My dad, who may have been a cop but was also a geek, got hold of MP3s and my music tastes exploded. We got on Limewire around the early 2000s, and a lot of my time was spent tracking down obscure music videos I could not see on Singaporean TV.
Remember kids, at that time internet speeds clocked in at just 256kbps. The result was that I spent days downloading music videos that were 80 megabytes in size and had a resolution far smaller than our mobile phone screens now. But at a time when I could not even buy Nine Inch Nails in local CD stores, music videos offered an escape. So when YouTube came out, it was a godsend being able to watch music videos from the ‘80s that I otherwise would never have had the chance to experience.
Music Meets Storytelling
Music videos, when done well, tie together the core essence of a song with a story. Ideally then, in a single five-minute sitting you will consume not just audio stimuli but visual and psychological, too. Whatever you feel while listening to a song is transliterated into a short movie.

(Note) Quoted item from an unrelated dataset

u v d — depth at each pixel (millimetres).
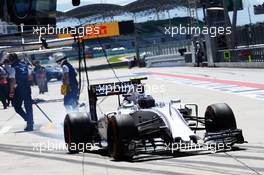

And because the musician and the director have sat down together to figure out a way to best translate the meaning of the song into visual frames, whatever message you did not get while listening to a song is also shown on camera. Ultimately, you then gain a deeper understanding of the song itself.
Passion and Profession
I still have a deep passion for music, perhaps even more so now that it has helped me professionally in my current role as a digital designer at Novus Asia. Somehow, all those years of watching music videos and analysing the interplay between music and imagery has taught me the importance of understanding what our clients want, and how best to deliver it.
To deliver a product, whether it is an e-newsletter or a website, we need to know the core objectives: what are the client’s goals (I think of this as the song title)? What is the message (this becomes the song lyrics)? What is it supposed to make users feel (the musical notes)? What is it supposed to sell to the masses (the chorus)?
As designers, we need to understand this “song” the client has given us. We need to execute it with the right visuals, create the right mood, hone the perfect style — all without losing the connection to the original song itself.
It’s not easy because as we all know, users nowadays don’t have the attention span to sit down and analyse everything.
All we have is five minutes of your attention, at best. But if a mind-blowing music video can craft a memorable message, so can we.